- **WHAT IS REQUIRED**:
Each line from the first entry to the line with "Endovascular interventional procedures", both included, is to be returned unchanged, with any pictures dropped.
THE DATA: Begin
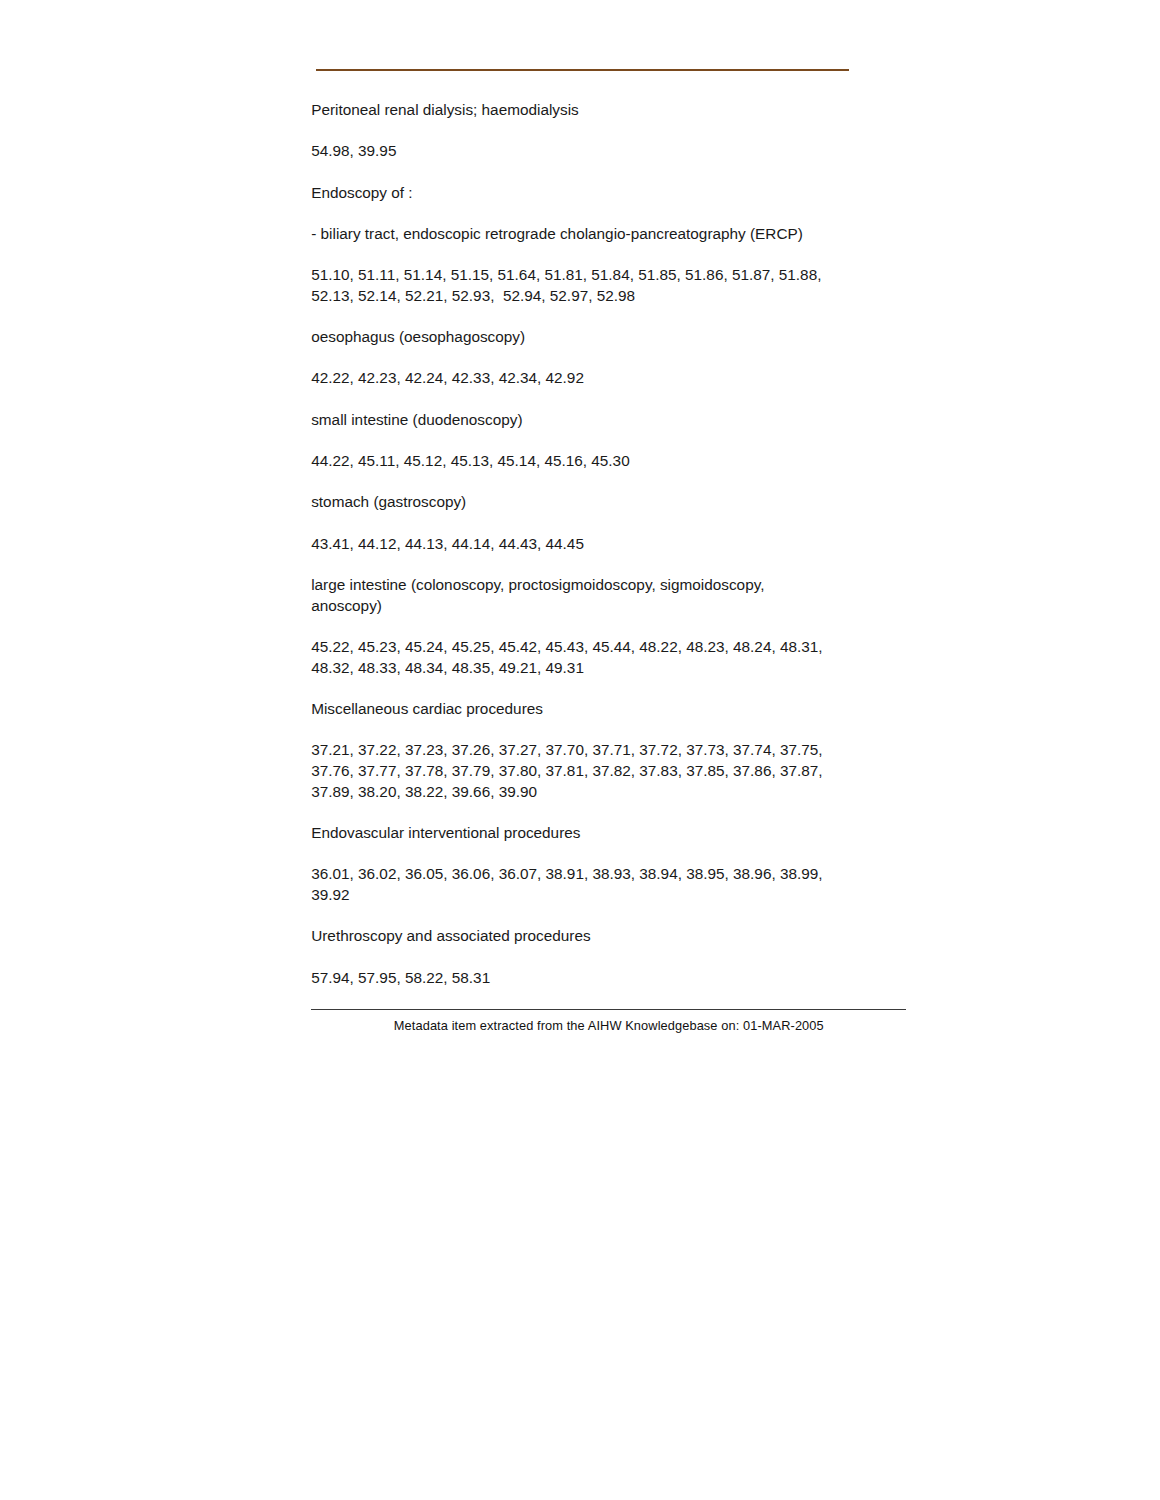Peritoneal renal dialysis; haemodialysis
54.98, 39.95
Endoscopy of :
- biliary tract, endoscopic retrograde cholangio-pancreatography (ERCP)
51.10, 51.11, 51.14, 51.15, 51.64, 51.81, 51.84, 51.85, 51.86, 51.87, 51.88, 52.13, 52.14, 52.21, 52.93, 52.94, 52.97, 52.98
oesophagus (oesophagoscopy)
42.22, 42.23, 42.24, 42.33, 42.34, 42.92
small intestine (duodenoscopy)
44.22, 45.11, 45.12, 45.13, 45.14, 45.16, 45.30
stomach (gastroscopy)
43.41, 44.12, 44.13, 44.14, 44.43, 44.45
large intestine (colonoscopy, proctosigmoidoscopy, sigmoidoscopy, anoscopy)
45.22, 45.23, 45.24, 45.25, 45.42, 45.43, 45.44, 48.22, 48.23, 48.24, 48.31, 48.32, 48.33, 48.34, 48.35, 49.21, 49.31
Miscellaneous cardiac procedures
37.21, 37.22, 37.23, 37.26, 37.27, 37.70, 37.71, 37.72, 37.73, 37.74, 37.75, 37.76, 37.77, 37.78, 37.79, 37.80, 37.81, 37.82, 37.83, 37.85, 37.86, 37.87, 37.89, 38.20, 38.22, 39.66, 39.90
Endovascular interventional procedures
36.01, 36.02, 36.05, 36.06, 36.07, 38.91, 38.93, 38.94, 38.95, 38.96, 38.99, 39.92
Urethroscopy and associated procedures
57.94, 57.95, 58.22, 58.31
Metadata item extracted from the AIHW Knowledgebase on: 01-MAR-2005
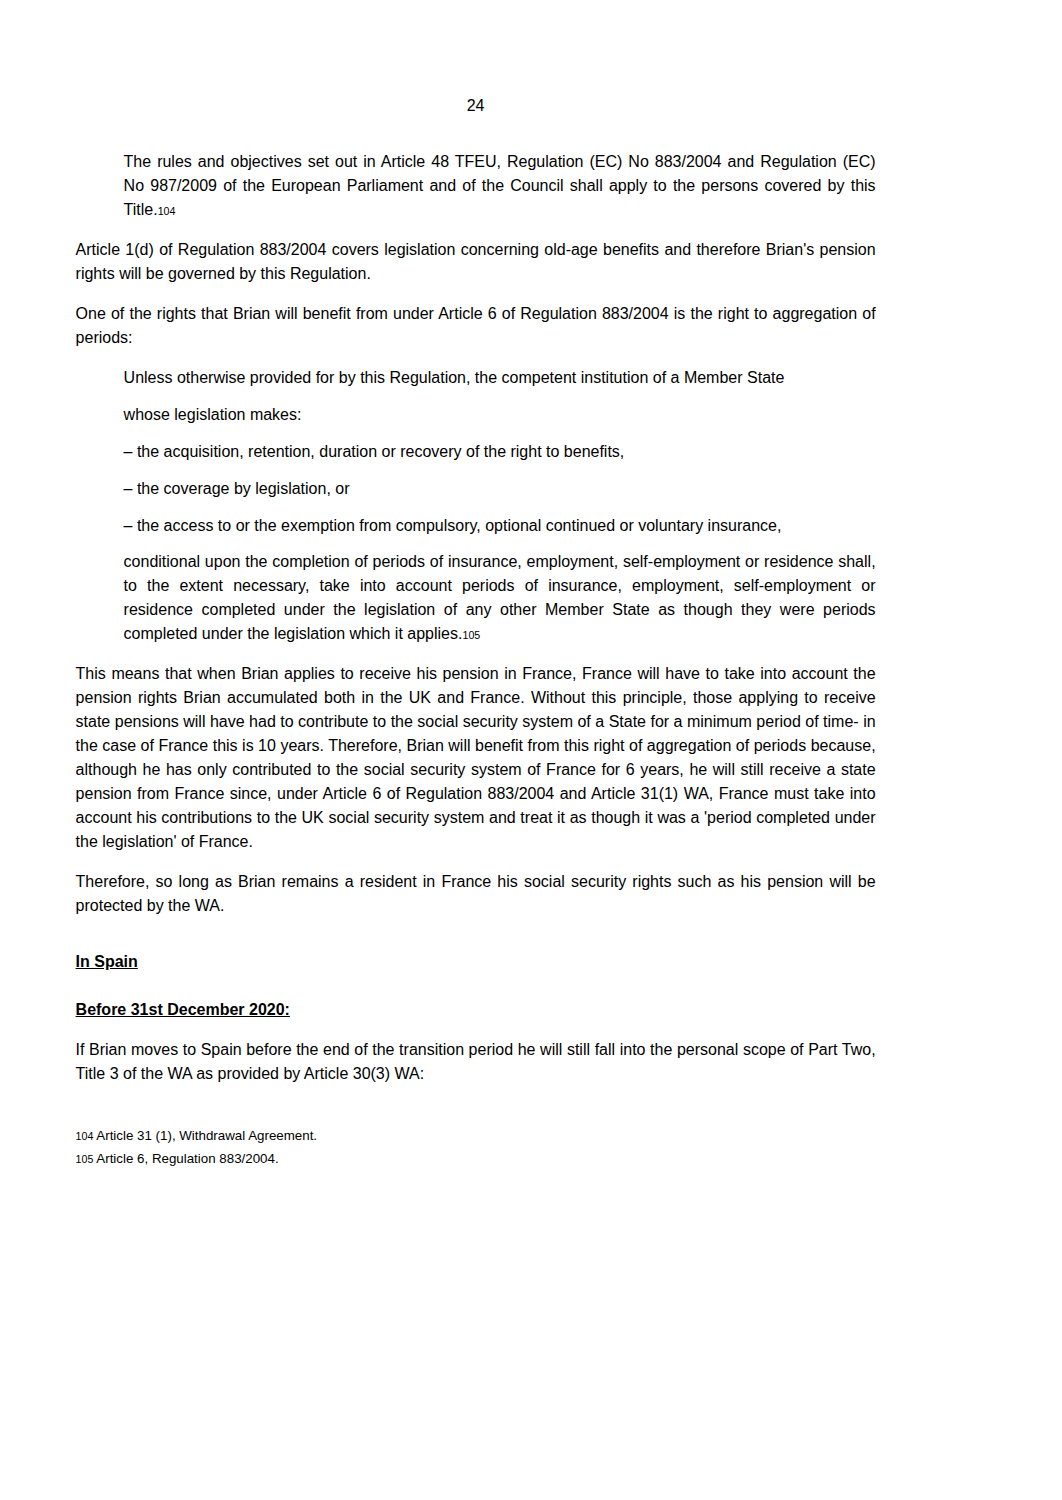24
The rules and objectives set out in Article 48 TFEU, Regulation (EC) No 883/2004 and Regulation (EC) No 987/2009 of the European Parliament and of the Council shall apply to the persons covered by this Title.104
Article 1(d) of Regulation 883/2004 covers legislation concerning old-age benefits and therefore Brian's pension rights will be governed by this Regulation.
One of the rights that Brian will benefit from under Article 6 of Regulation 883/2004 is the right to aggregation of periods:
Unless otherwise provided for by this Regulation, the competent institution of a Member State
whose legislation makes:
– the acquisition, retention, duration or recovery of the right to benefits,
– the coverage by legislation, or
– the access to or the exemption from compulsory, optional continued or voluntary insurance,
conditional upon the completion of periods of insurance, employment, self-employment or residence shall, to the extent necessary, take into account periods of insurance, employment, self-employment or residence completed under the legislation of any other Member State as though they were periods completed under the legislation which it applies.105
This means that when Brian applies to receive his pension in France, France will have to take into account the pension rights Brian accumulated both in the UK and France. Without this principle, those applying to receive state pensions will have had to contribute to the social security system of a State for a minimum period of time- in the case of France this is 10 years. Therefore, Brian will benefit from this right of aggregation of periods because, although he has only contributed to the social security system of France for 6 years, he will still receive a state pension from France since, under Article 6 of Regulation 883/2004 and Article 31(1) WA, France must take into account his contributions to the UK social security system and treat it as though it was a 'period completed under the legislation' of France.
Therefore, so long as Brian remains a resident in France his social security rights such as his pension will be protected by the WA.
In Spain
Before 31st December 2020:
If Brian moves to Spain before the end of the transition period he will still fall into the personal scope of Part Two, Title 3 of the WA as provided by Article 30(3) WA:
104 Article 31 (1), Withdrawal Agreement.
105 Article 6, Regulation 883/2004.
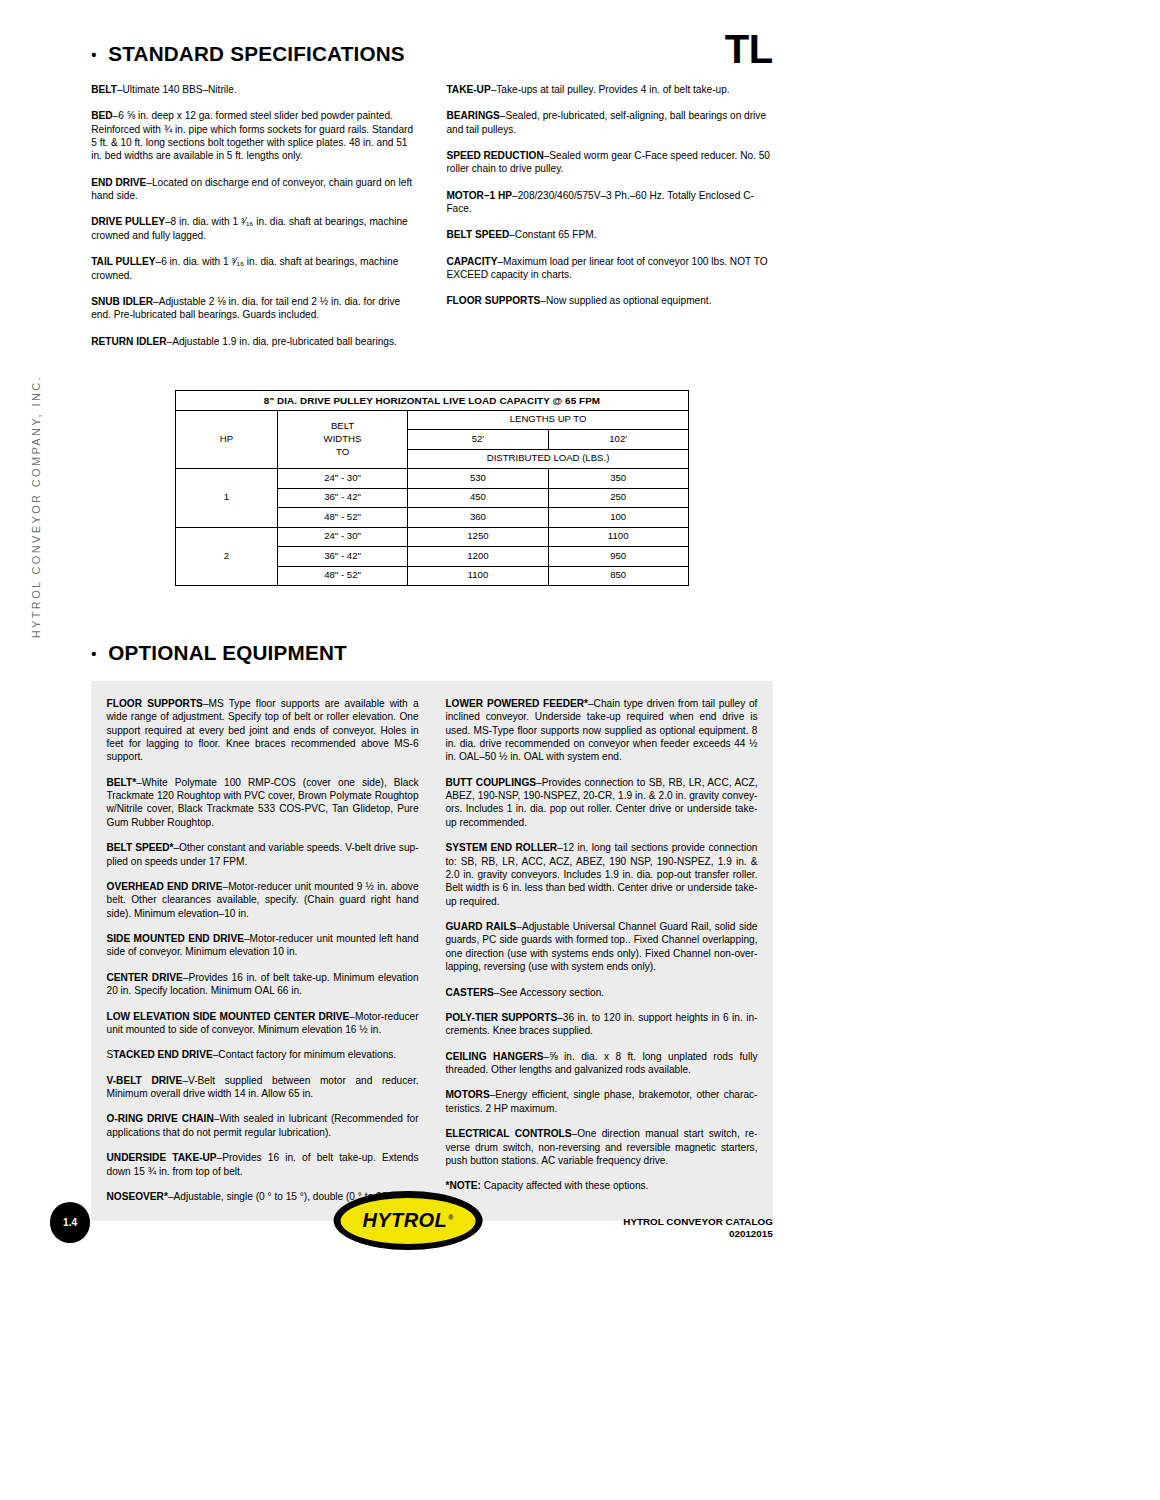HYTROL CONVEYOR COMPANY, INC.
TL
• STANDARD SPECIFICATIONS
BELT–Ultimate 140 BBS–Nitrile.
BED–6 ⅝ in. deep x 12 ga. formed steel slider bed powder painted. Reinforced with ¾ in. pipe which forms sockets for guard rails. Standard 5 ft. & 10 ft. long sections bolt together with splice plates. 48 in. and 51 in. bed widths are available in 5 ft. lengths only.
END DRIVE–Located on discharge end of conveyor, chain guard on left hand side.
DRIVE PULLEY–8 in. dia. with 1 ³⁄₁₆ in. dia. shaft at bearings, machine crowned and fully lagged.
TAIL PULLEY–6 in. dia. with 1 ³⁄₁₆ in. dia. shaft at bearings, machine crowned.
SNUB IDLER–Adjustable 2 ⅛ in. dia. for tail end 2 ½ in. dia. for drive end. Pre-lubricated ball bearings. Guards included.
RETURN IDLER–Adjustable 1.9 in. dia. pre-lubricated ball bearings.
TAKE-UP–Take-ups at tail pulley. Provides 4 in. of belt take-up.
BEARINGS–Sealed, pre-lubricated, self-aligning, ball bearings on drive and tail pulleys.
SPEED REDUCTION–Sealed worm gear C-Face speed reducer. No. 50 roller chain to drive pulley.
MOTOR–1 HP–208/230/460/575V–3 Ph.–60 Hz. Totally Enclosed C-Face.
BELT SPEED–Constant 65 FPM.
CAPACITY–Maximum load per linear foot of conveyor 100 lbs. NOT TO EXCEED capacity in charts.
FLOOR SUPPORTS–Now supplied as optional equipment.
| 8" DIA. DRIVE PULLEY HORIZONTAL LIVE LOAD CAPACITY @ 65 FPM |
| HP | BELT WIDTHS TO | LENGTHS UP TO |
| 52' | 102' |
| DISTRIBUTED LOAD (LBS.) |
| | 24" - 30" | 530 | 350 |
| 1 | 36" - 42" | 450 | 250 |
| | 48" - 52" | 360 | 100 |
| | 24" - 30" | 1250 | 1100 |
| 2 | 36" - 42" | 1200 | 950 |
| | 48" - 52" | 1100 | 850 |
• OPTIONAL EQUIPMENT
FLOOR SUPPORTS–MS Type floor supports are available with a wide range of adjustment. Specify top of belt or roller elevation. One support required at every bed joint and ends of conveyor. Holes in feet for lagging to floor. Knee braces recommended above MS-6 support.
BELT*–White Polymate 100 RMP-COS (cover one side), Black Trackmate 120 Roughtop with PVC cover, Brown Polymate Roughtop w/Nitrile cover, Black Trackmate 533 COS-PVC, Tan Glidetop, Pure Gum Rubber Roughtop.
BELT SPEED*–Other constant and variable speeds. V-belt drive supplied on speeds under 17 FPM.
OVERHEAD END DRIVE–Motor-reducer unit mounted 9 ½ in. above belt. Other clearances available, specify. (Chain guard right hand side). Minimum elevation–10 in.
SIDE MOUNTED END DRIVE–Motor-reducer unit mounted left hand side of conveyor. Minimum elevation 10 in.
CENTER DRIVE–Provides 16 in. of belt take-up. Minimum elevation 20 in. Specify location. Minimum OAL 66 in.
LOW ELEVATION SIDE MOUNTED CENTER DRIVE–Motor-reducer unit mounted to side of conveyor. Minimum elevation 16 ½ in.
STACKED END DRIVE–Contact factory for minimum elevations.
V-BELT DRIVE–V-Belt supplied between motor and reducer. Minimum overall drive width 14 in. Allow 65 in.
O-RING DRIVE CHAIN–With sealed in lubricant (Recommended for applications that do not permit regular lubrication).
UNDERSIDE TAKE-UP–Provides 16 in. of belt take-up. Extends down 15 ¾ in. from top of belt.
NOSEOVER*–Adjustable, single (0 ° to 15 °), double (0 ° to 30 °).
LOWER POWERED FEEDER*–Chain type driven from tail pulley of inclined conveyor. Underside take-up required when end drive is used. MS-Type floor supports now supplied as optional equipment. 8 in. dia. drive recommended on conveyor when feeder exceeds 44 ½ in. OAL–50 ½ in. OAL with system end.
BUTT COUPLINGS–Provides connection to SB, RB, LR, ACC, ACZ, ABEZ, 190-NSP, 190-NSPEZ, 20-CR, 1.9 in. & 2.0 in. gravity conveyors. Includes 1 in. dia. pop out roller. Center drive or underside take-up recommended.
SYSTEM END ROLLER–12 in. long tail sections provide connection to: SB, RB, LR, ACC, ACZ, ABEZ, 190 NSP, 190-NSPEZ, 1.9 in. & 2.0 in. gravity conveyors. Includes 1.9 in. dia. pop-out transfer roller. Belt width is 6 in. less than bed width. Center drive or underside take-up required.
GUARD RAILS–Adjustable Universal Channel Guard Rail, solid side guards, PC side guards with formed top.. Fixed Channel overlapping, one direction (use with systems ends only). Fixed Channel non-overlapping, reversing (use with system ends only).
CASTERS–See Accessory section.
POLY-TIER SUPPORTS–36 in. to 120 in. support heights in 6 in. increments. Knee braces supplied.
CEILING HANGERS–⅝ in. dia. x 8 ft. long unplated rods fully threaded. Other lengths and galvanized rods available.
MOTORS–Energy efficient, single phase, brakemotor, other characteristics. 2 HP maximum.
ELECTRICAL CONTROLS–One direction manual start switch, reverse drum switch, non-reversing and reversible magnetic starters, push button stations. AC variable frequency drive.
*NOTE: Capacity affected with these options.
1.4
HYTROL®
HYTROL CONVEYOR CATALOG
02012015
THE DATA: End
- **OUTPUT**:
Peritoneal renal dialysis; haemodialysis
54.98, 39.95
Endoscopy of :
- biliary tract, endoscopic retrograde cholangio-pancreatography (ERCP)
51.10, 51.11, 51.14, 51.15, 51.64, 51.81, 51.84, 51.85, 51.86, 51.87, 51.88, 52.13, 52.14, 52.21, 52.93, 52.94, 52.97, 52.98
oesophagus (oesophagoscopy)
42.22, 42.23, 42.24, 42.33, 42.34, 42.92
small intestine (duodenoscopy)
44.22, 45.11, 45.12, 45.13, 45.14, 45.16, 45.30
stomach (gastroscopy)
43.41, 44.12, 44.13, 44.14, 44.43, 44.45
large intestine (colonoscopy, proctosigmoidoscopy, sigmoidoscopy, anoscopy)
45.22, 45.23, 45.24, 45.25, 45.42, 45.43, 45.44, 48.22, 48.23, 48.24, 48.31, 48.32, 48.33, 48.34, 48.35, 49.21, 49.31
Miscellaneous cardiac procedures
37.21, 37.22, 37.23, 37.26, 37.27, 37.70, 37.71, 37.72, 37.73, 37.74, 37.75, 37.76, 37.77, 37.78, 37.79, 37.80, 37.81, 37.82, 37.83, 37.85, 37.86, 37.87, 37.89, 38.20, 38.22, 39.66, 39.90
Endovascular interventional procedures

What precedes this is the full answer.